Para a agenda política dos representantes eleitos neste ano, um dos principais projetos que envolve a população negra é a revisão da Lei de Cotas nas universidades – que completou dez anos e deveria ter sido revista em 2022. José Vicente ainda destaca as discussões sobre as cotas em concursos públicos, que estão previstas para serem revisadas em 2024.
De acordo com o especialista, “será importante também o combate à violência policial, o racismo nas relações de consumo e a implementação do Estatuto da Igualdade Racial”.

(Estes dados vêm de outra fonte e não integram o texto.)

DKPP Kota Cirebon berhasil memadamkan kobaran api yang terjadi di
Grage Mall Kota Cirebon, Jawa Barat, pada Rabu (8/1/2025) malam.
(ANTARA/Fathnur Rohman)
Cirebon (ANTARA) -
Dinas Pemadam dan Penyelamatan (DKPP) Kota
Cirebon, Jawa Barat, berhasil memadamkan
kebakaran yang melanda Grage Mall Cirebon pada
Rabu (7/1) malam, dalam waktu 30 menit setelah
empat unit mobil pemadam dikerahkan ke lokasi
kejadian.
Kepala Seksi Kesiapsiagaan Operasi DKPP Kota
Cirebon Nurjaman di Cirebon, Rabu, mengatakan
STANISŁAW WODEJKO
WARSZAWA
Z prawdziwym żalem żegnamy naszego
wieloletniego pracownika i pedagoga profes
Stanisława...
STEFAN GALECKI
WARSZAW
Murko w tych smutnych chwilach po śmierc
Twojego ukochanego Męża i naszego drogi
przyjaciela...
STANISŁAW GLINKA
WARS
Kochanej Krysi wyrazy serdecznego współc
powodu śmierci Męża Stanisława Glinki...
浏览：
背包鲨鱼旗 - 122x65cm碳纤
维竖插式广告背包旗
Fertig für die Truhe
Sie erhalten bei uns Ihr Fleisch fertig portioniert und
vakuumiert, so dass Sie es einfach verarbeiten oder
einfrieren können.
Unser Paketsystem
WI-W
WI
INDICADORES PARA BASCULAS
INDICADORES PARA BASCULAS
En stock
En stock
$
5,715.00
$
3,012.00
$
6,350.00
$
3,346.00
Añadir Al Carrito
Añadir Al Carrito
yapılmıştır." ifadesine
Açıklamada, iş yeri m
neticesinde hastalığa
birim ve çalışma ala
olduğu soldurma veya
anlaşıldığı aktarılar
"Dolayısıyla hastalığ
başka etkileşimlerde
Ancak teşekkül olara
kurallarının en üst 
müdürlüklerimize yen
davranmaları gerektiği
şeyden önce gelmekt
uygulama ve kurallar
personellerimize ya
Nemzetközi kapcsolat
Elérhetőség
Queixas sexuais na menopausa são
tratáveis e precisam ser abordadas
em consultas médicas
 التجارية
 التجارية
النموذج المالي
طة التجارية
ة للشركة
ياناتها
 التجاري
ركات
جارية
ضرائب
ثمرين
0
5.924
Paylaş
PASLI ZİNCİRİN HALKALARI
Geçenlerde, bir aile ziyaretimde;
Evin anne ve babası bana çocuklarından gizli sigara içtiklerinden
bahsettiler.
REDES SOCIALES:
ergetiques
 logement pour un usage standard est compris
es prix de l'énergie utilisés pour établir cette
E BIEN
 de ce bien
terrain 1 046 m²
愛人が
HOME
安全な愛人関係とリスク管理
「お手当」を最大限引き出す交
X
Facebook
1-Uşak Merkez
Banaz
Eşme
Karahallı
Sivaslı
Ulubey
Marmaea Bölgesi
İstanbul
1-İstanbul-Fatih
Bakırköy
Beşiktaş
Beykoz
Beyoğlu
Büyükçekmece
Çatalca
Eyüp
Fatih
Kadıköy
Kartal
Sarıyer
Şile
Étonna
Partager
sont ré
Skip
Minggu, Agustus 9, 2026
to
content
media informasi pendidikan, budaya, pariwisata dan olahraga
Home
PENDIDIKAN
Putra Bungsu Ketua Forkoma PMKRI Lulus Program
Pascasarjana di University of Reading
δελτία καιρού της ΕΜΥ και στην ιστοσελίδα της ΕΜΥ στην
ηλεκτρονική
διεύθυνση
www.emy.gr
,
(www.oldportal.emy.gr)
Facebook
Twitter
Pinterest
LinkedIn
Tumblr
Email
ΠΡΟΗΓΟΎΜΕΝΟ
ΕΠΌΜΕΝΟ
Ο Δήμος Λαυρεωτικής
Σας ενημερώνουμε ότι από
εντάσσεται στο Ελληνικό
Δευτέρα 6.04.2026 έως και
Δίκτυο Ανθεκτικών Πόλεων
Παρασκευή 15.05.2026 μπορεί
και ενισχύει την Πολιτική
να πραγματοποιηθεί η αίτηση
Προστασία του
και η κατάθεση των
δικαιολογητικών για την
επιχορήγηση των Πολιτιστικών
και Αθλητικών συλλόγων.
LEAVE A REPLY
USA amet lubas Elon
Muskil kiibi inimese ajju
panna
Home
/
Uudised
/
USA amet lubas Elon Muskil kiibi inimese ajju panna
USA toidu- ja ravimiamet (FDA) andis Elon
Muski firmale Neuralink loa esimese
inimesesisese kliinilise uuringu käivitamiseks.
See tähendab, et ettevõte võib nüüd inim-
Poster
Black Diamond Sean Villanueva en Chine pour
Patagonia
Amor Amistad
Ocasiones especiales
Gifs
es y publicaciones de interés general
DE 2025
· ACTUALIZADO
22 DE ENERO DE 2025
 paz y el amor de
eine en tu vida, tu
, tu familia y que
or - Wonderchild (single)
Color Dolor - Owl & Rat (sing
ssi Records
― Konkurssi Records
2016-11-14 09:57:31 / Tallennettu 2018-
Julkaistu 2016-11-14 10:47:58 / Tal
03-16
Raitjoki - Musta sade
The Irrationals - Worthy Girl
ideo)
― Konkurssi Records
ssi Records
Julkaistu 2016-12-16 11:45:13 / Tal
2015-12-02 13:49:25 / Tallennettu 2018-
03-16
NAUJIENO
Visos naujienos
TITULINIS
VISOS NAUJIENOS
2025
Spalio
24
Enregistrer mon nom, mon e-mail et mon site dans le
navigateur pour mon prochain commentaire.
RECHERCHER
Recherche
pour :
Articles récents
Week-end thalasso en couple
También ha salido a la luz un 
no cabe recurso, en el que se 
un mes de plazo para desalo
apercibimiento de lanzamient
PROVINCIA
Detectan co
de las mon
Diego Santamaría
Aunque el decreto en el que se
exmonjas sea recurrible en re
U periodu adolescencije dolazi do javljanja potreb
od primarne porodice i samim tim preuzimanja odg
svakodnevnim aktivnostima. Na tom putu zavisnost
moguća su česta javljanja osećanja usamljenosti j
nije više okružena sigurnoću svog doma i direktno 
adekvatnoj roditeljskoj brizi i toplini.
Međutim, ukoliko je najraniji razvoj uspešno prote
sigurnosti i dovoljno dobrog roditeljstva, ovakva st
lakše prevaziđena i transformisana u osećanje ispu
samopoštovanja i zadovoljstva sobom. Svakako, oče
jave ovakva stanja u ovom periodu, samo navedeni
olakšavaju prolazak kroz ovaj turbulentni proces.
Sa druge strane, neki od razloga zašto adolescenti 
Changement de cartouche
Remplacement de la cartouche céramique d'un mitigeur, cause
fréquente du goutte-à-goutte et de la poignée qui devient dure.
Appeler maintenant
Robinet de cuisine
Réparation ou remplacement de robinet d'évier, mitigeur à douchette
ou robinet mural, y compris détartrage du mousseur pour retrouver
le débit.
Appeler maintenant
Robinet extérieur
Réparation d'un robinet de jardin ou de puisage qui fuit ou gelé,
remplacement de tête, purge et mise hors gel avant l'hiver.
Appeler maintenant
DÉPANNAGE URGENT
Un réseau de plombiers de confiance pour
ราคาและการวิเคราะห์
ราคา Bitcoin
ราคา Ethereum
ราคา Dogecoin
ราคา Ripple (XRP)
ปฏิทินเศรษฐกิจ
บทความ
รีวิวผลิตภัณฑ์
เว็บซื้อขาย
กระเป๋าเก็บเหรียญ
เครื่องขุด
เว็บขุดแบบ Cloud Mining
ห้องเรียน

Uma eleição sem precedentes
Pela primeira vez na história, quatro mulheres indígenas ocuparão cadeiras na Câmara dos Deputados: Sônia Guajajara (PSOL) e Juliana Cardoso (PT), em São Paulo, Célia Xakriabá (PSOL), em Minas Gerais, e Silvia Waiãpi (PL), no Amapá, se juntam a um homem indígena também eleito para o cargo.
Em uma comunidade que representa, segundo o último censo de 2010, 0,5% da população brasileira, candidaturas de pessoas autodeterminadas indígenas em 2022 bateram recordes. Foram 186 registradas e 9 eleitas – dois senadores, cinco deputados federais e dois deputados estaduais.
A APIB (Articulação dos Povos Indígenas do Brasil), principal organização de povos indígenas do Brasil, credita o crescimento do número de candidatos à articulação dos grupos de base, muitos dominados por lideranças jovens e integradas a diversos movimentos sociais. De acordo com a ONG, o total dos registros de candidaturas representa um aumento de 115% em relação a 2014.
Essa participação é antiga. Agora esse empoderamento, esse protagonismo dos povos indígenas, da liderança do movimento indígena para dentro da política partidária pra entender, discutir, debater esse cenário, é um pouco mais recente. E com certeza é essa vontade, essa intenção de participar mais desse processo, que incentivou muito o aumento das candidaturas.
Kleber Karipuna, coordenador-executivo da APIB
De acordo com Kleber Karipuna, coordenador-executivo da APIB, indígenas encontram dificuldades específicas para se fazer presentes nas disputas eleitorais.
“A gente não se sente contemplado nesse sistema que funciona aqui no Brasil, no nosso país em relação à escolha dos nossos representantes legítimos e originários. A gente tem uma carência, uma tendência, a debater isso melhor”, argumenta.
Karipuna ainda destaca que programas e ações que propiciam as candidaturas “vão desde conseguir encaixar a ideologia dentro de um partido, porque nós temos problemas com essa adaptação – sejam partidos de direita, seja em partidos da esquerda, encontramos problemas em relação a questão da ideologia do movimento indígena”.
Quando você entra num partido, você tem problemas internos do partido sobre repartição de cotas, do fundo partidário ou mesmo estar dentro de uma prioridade de candidatura para concorrer nesse processo.
Kleber Karipuna, coordenador-executivo da APIB
Para a próxima legislatura, Karipuna ressalta que, dentre as principais agendas dos povos indígenas, está o permanente debate sobre as demarcações das terras.
Também é importante que no próximo governo a gente tenha um debate sobre o fortalecimento da Fundação Nacional do Índio, da FUNAI. A gente precisa, junto com os parlamentares do movimento indígena, junto com o poder executivo, fazer um debate sobre qual é a melhor forma de atuação para garantir o direito à saúde dos povos indígenas. A questão do clima, a questão ambiental, está diretamente ligada à pauta indígena e à pauta do movimento dos territórios, e a gente precisa que os nossos parlamentares do movimento indígena estejam atentos e atuando para fazer frente a esses debates.